This was quite amusing, but in a limited manner for current readers. I believe that it would have been far more understandable for readers of the era; names, caricatures, parties: all may have been recognizable to an informed reader of the period.
Waugh's writing is somewhat breathy and brittle, but certainly fluid. There are passages I particularly liked, such as that from which the title is taken: "'Oh, Nina, what a lot of parties.' (Masked parties, Savage parties, Victorian parties, Greek parties, Wild West parties, Russian parties, Circus parties, parties where one had to dress as somebody else, almost naked parties in St. John's Wood, parties in flats and studios and houses and ships and hotels and night clubs, in windmills and swimming baths, tea parties at school where one ate muffins and meringues and tinned crab, parties at Oxford where one drank brown sherry and smoked Turkish cigarettes, dull dances in London and comic dances in Scotland and disgusting dances in Paris–all that succession and repetition of massed humanity....Those vile bodies....)"

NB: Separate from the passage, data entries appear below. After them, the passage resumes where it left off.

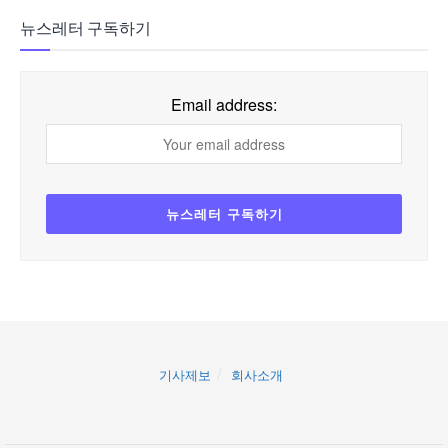
뉴스레터 구독하기
Email address:
기사제보
회사소개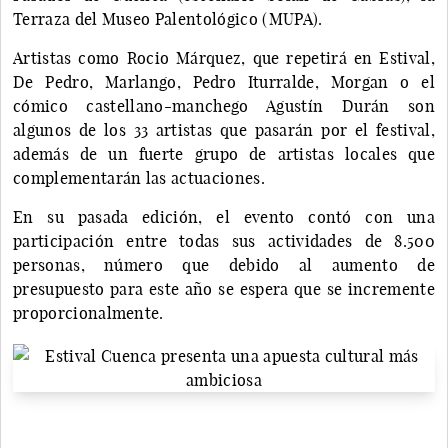
Terraza del Museo Palentológico (MUPA).
Artistas como Rocio Márquez, que repetirá en Estival,
De Pedro, Marlango, Pedro Iturralde, Morgan o el
cómico castellano-manchego Agustín Durán son
algunos de los 33 artistas que pasarán por el festival,
además de un fuerte grupo de artistas locales que
complementarán las actuaciones.
En su pasada edición, el evento contó con una
participación entre todas sus actividades de 8.500
personas, número que debido al aumento de
presupuesto para este año se espera que se incremente
proporcionalmente.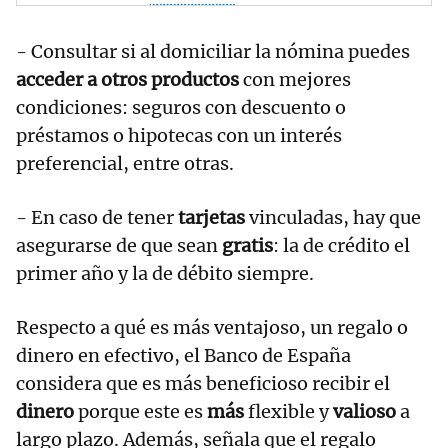
- Consultar si al domiciliar la nómina puedes
acceder a otros productos
con mejores
condiciones: seguros con descuento o
préstamos o hipotecas con un interés
preferencial, entre otras.
- En caso de tener
tarjetas
vinculadas, hay que
asegurarse de que sean
gratis
: la de crédito el
primer año y la de débito siempre.
Respecto a qué es más ventajoso, un regalo o
dinero en efectivo, el Banco de España
considera que es más beneficioso recibir el
dinero
porque este es
más
flexible y
valioso
a
largo plazo. Además, señala que el regalo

It ends on the battlefield of the First World War, and that makes for a sober end, but one that features a return of one of the early angels of the book, sullied and shop-worn, eager to engage. It is a grim business, however, seeped in irony.
I would read it again.
Wonderful satire written about the young generation of England and their outlook on life as World War II is unraveling. Straightforward read--recommended.